▶ _OBJETIVO_
Reproduza, sem alterações, a parte da entrevista sobre inteligência artificial que começa nas palavras "Entrevista | Inteligência" e vai até "e surfar nelas.", inclusive.

▶ _TRECHO_

+ + +

Entrevista | Inteligência artificial: tecnologia que vale ouro
Quando o assunto é inovação, é comum se deparar com um universo de empreendedores com seus vinte e poucos anos, recém-formados, que sabem tudo de tecnologia e têm um negócio milionário nas mãos. Mas, antes mesmo desses novos gênios saírem das fraldas, um mestre da tecnologia já fazia história no cenário de inovação em Minas Gerais. Prestes a completar 70 anos, o professor emérito do Departamento de Ciência da Computação da Universidade Federal de Minas Gerais (UFMG) Nivio Ziviani fala ao DIÁRIO DO COMÉRCIO sobre as riquezas que ele trouxe ao Estado, o cenário de inovação no Brasil e alerta os empreendedores: para fazer inovação é preciso ficar atento às ondas do momento e surfar nelas.
Das diversas contribuições que o professor trouxe ao País, sem dúvida as mais famosas são as criações da Miner Technology Group e da Akwan, startups que desenvolveram tecnologia para buscas na internet. A primeira foi adquirida pela Uol em 1999 por R$ 4 milhões e a segunda foi comprada pela Google em 2005 por um valor nunca revelado. Essa última transação ainda rendeu ao Estado a atração do Centro de Pesquisa e Desenvolvimento do Google na América Latina.

+ + +

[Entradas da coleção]

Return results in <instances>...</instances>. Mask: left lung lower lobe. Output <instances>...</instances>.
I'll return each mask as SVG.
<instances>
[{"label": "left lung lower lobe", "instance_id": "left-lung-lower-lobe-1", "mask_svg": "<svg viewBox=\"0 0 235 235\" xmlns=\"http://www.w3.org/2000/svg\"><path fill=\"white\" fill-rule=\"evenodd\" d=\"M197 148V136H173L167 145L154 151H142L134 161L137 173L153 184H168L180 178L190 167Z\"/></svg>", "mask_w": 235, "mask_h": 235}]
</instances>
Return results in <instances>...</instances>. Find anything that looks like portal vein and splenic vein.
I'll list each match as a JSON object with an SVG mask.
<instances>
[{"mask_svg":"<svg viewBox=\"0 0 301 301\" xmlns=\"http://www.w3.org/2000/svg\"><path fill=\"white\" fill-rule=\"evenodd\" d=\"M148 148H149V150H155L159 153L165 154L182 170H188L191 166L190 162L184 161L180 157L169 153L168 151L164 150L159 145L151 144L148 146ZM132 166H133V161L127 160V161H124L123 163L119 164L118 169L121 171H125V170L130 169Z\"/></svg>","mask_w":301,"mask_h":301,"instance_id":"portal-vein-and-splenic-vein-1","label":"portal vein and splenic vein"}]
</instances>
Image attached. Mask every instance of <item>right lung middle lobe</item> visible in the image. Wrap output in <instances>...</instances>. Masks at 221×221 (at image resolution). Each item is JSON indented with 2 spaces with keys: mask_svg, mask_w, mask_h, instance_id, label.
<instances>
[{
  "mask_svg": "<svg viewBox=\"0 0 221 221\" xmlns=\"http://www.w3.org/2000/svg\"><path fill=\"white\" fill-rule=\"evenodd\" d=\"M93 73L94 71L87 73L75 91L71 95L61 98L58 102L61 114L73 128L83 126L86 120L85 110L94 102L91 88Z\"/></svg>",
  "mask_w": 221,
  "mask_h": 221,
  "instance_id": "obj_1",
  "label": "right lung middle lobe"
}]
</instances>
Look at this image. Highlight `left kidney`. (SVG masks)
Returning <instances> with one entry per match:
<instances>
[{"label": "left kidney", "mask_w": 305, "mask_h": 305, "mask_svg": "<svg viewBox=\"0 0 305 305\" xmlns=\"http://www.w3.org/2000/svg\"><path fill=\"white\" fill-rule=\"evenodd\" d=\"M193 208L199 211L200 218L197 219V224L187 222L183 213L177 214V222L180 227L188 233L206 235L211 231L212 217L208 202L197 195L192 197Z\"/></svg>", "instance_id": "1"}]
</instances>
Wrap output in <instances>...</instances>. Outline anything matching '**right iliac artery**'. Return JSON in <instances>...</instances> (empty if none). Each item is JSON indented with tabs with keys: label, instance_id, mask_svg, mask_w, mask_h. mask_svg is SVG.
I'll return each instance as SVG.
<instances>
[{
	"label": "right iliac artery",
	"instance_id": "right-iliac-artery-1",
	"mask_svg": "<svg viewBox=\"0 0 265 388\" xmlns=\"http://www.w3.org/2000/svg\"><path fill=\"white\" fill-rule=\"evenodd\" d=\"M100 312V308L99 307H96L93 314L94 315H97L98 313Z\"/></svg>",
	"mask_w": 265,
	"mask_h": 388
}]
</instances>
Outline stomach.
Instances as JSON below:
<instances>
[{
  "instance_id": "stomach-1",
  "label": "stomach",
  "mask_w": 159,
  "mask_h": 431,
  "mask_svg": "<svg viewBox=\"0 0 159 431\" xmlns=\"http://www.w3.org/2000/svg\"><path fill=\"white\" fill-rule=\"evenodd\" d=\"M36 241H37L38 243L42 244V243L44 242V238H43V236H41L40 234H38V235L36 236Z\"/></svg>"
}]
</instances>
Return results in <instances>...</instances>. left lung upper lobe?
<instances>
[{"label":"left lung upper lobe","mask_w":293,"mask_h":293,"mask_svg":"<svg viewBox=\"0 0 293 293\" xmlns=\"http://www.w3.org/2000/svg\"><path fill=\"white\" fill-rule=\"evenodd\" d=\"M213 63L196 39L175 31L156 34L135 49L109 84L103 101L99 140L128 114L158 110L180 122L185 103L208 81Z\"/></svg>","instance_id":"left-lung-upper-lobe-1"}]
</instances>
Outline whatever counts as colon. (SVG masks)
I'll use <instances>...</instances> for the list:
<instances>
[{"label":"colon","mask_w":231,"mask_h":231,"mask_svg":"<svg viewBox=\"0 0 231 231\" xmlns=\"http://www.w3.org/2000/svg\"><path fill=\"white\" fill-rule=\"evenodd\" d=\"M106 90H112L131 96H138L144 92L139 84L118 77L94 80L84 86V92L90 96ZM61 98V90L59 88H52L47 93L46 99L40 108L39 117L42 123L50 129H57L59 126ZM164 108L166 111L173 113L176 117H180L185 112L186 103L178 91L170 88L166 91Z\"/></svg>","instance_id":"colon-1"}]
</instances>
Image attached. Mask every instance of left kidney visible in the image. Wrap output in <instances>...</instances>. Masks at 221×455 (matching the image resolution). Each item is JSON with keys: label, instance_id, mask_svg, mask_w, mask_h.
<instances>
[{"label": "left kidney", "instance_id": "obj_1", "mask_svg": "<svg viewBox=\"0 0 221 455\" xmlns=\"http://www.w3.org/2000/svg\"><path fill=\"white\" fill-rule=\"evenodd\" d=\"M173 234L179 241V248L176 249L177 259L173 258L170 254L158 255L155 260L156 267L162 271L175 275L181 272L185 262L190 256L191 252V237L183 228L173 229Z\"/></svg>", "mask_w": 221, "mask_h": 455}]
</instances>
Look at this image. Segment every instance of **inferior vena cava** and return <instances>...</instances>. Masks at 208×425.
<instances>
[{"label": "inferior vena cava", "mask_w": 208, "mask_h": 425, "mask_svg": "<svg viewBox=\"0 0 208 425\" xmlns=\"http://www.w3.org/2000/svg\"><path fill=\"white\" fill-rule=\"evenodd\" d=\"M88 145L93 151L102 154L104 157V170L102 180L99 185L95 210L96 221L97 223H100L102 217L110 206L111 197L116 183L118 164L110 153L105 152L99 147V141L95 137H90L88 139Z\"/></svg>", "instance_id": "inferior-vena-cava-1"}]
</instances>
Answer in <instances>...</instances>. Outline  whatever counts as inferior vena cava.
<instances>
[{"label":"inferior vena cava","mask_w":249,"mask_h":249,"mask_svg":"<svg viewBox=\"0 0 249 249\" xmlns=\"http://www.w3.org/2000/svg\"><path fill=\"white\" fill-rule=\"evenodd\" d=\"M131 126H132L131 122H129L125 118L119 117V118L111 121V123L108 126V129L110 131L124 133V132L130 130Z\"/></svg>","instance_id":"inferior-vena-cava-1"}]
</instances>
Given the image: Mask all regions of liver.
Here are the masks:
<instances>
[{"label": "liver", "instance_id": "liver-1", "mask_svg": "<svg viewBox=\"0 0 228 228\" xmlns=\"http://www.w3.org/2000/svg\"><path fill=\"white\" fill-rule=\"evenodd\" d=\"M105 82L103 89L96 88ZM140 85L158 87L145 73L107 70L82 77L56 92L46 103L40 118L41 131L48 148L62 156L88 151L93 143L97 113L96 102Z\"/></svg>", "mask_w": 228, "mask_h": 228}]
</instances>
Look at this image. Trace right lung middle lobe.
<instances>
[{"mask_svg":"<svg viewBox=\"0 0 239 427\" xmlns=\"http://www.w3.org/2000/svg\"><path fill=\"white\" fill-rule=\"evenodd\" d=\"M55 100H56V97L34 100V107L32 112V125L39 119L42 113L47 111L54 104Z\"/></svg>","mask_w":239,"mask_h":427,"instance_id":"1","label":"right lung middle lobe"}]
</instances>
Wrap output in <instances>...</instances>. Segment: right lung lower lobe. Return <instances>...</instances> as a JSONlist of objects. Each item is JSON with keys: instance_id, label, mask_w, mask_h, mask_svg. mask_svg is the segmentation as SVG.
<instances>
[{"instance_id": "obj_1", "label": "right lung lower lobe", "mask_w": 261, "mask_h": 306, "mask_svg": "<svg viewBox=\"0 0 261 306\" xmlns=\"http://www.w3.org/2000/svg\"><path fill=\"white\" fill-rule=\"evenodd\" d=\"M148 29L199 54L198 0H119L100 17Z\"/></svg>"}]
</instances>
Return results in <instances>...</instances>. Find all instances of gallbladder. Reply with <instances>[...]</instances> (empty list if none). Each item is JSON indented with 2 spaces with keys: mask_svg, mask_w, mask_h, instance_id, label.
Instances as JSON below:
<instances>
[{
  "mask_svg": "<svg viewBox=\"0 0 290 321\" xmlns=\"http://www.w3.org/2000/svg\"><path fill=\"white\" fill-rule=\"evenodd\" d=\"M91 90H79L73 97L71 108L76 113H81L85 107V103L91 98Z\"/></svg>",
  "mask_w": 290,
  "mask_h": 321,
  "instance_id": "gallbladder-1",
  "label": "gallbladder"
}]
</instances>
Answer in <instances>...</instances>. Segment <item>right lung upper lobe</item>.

+ + +

▶ _SOLUÇÃO DA TAREFA_
Entrevista | Inteligência artificial: tecnologia que vale ouro
Quando o assunto é inovação, é comum se deparar com um universo de empreendedores com seus vinte e poucos anos, recém-formados, que sabem tudo de tecnologia e têm um negócio milionário nas mãos. Mas, antes mesmo desses novos gênios saírem das fraldas, um mestre da tecnologia já fazia história no cenário de inovação em Minas Gerais. Prestes a completar 70 anos, o professor emérito do Departamento de Ciência da Computação da Universidade Federal de Minas Gerais (UFMG) Nivio Ziviani fala ao DIÁRIO DO COMÉRCIO sobre as riquezas que ele trouxe ao Estado, o cenário de inovação no Brasil e alerta os empreendedores: para fazer inovação é preciso ficar atento às ondas do momento e surfar nelas.